Q: Considering that there are easily 4.7 million manufacturing jobs going unfilled, what steps should companies take to deal with the skills gap?
Create your own supply chains. We have these sites you talk about. A third of them are in the U.S., some of them [are] very large locations. We hub and speak to the community colleges. We work with them on curricula changing, if necessary, to suit the requirement for the modern worker. I use community colleges because that’s where most of the deficit is, in the trades. It’s in the highly skilled operator of complex chemistry. There’s such a shortage of skilled people, especially in the U.S. Gulf Coast for example, that companies are poaching each other.
Talk about wage inflation—go to the U.S. Gulf Coast, Houston and Louisiana. So we do our own training. At the President’s Advanced Manufacturing Partnership (AMP), which I co-chair, this was one of the three topics that received attention at the national level. Big companies are involved with AMP, but we will help small companies get into the mix. We’re going to hub-and-spoke this across the country to put in place national training centers where small companies can participate. Through this (concept) we can convince high school kids, and even middle school kids—that the trades are noble professions. Not everyone should be a double Ph.D. in economics. In fact, there’s not much demand for that, except maybe here at the New York Stock Exchange.
Q: In 2013, Booz and Company, now Strategy&, conducted a study of R&D spending and found no discernible link between the amount of spending and financial performance of the spender. How do you measure outcomes against your R&D? And what advice would you give to CEOs for doing a better job at managing the relationship between R&D and outcomes?
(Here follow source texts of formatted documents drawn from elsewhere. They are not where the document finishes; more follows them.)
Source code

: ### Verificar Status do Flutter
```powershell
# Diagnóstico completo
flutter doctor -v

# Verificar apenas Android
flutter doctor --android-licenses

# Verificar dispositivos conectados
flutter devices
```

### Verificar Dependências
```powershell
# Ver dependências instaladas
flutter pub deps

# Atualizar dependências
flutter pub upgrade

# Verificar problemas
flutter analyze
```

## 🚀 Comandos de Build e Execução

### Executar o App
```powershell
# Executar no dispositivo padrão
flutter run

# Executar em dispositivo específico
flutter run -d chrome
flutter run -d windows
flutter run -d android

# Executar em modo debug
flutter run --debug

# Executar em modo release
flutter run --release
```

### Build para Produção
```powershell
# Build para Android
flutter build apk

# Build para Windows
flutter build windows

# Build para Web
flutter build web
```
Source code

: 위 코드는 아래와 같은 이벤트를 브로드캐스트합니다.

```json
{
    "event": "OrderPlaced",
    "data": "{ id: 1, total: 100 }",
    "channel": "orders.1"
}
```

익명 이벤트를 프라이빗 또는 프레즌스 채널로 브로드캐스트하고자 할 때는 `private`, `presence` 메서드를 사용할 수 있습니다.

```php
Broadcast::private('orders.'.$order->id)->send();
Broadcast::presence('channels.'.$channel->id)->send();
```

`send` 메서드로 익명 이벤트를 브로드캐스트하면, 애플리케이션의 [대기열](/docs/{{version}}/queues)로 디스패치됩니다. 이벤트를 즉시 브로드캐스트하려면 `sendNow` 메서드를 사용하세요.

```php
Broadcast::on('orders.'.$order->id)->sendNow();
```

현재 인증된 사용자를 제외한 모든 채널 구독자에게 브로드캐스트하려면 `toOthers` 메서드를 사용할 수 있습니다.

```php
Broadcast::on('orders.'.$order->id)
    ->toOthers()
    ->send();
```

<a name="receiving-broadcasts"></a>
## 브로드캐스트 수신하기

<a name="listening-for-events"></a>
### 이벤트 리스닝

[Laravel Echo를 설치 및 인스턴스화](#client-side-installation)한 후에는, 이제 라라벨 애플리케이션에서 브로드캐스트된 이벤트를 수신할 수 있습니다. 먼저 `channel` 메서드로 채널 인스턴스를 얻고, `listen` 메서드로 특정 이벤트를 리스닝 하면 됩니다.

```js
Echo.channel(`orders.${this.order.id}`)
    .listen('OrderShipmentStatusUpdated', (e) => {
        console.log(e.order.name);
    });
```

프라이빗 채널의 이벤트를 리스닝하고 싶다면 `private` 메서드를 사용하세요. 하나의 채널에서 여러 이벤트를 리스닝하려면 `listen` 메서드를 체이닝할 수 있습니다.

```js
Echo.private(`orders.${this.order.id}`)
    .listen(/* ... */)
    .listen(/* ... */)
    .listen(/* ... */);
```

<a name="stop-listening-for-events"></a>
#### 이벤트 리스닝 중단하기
It seems like you’re spending a lot of time inside our boardroom, J.P., because it is an incredibly difficult thing to achieve. I personally have spent a lot of time with some of the best innovators in the country and in the world. What I learned is that no one has the definitive answer. The common denominator, of course, is always the people quality. Google provides open areas for
rollerblading and cafeterias with free food. At Dow, we’ve replenished our facilities around the world, creating similar environments to encourage interaction and spontaneity.
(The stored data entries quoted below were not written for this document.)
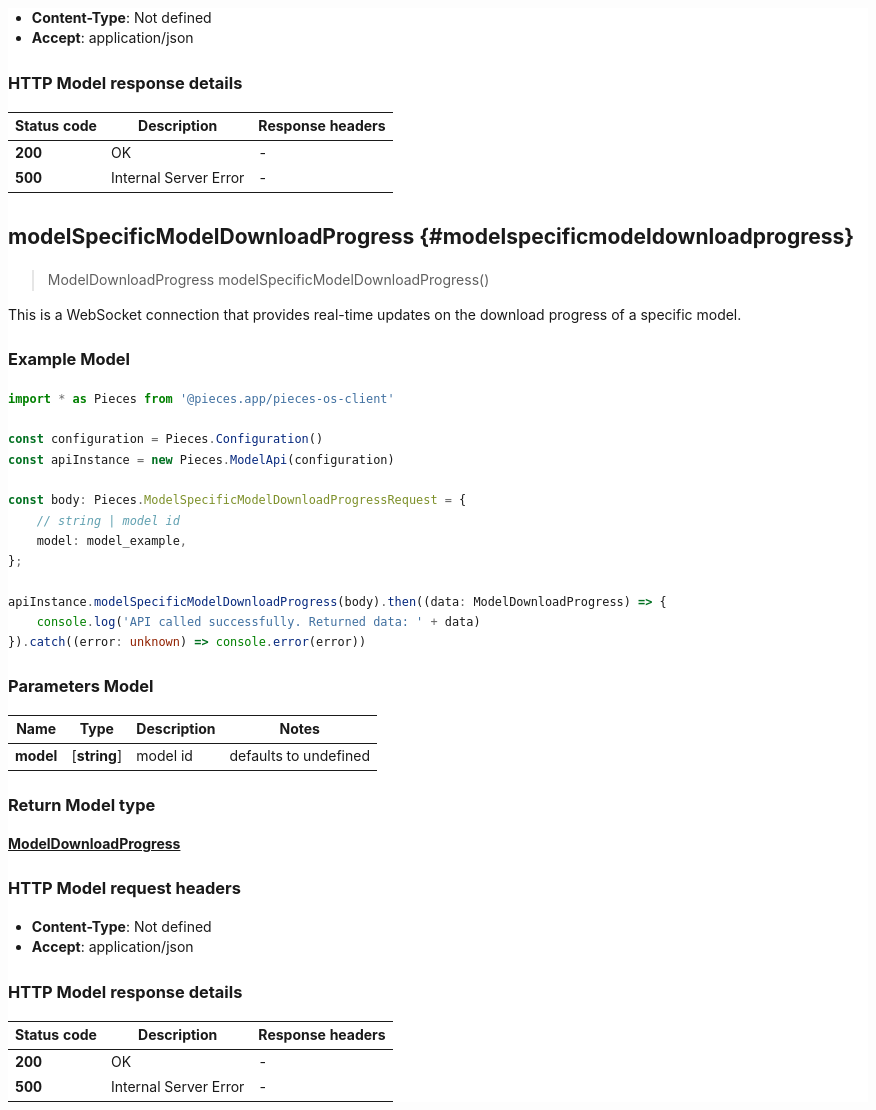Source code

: - **Content-Type**: Not defined
- **Accept**: application/json


### HTTP Model response details
| Status code | Description | Response headers
|-------------|-------------|------------------
**200** | OK |  -  |
**500** | Internal Server Error |  -  |

## **modelSpecificModelDownloadProgress** {#modelspecificmodeldownloadprogress}
> ModelDownloadProgress modelSpecificModelDownloadProgress()

This is a WebSocket connection that provides real-time updates on the download progress of a specific model.

### Example Model

```typescript
import * as Pieces from '@pieces.app/pieces-os-client'

const configuration = Pieces.Configuration()
const apiInstance = new Pieces.ModelApi(configuration)

const body: Pieces.ModelSpecificModelDownloadProgressRequest = {
    // string | model id
    model: model_example,
};

apiInstance.modelSpecificModelDownloadProgress(body).then((data: ModelDownloadProgress) => {
    console.log('API called successfully. Returned data: ' + data)
}).catch((error: unknown) => console.error(error))
```

### Parameters Model

Name | Type | Description  | Notes
------------- | ------------- | ------------- | -------------
 **model** | [**string**] | model id | defaults to undefined


### Return Model type

[**ModelDownloadProgress**](../models/ModelDownloadProgress)

### HTTP Model request headers

- **Content-Type**: Not defined
- **Accept**: application/json


### HTTP Model response details
| Status code | Description | Response headers
|-------------|-------------|------------------
**200** | OK |  -  |
**500** | Internal Server Error |  -  |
In our industry, we’ve got to re-discover creativity. Call it serendipitous research if you like. This is why we find partnerships very useful. We made a big decision five years ago to cull down the number of universities we work with in terms of research partnerships. We found we were trying to be everything to everyone and it was not satisfactory.
We culled it down to 15 in this country but went deep with all of them. By deep, I mean a quarter of $1 billion for five years. We also helped them rebuild their research engine because many of their chemical-engineering facilities are not very good. Out of this change, we generated a whole new, lightweight materials platform.
We’ve introduced smart coatings. These are coatings that can literally absorb emissions in a room like this. For example, if the paint used on these walls were “smart” paint, it could absorb harmful emissions in the room so you wouldn’t have to breathe it. The next generation of smart coatings will reduce viruses transmitted in the air. Imagine this [technology] applied in hospitals of the future.
These research collaborations are generating patents through the roof, but that’s not how we measure it. It’s the percent of margin that comes from new product. This is an investment headwind very few companies can bear. We spend $1.8 billion a year, $200 million of that in serendipitous or creative areas. Then, we grab business ownership. Once it gets through that first part of the pipeline, individual businesses have to sponsor it.
So our business operates like a hub of startups. They have to make the case to us why that research is of value to them, but they don’t have to pay for it.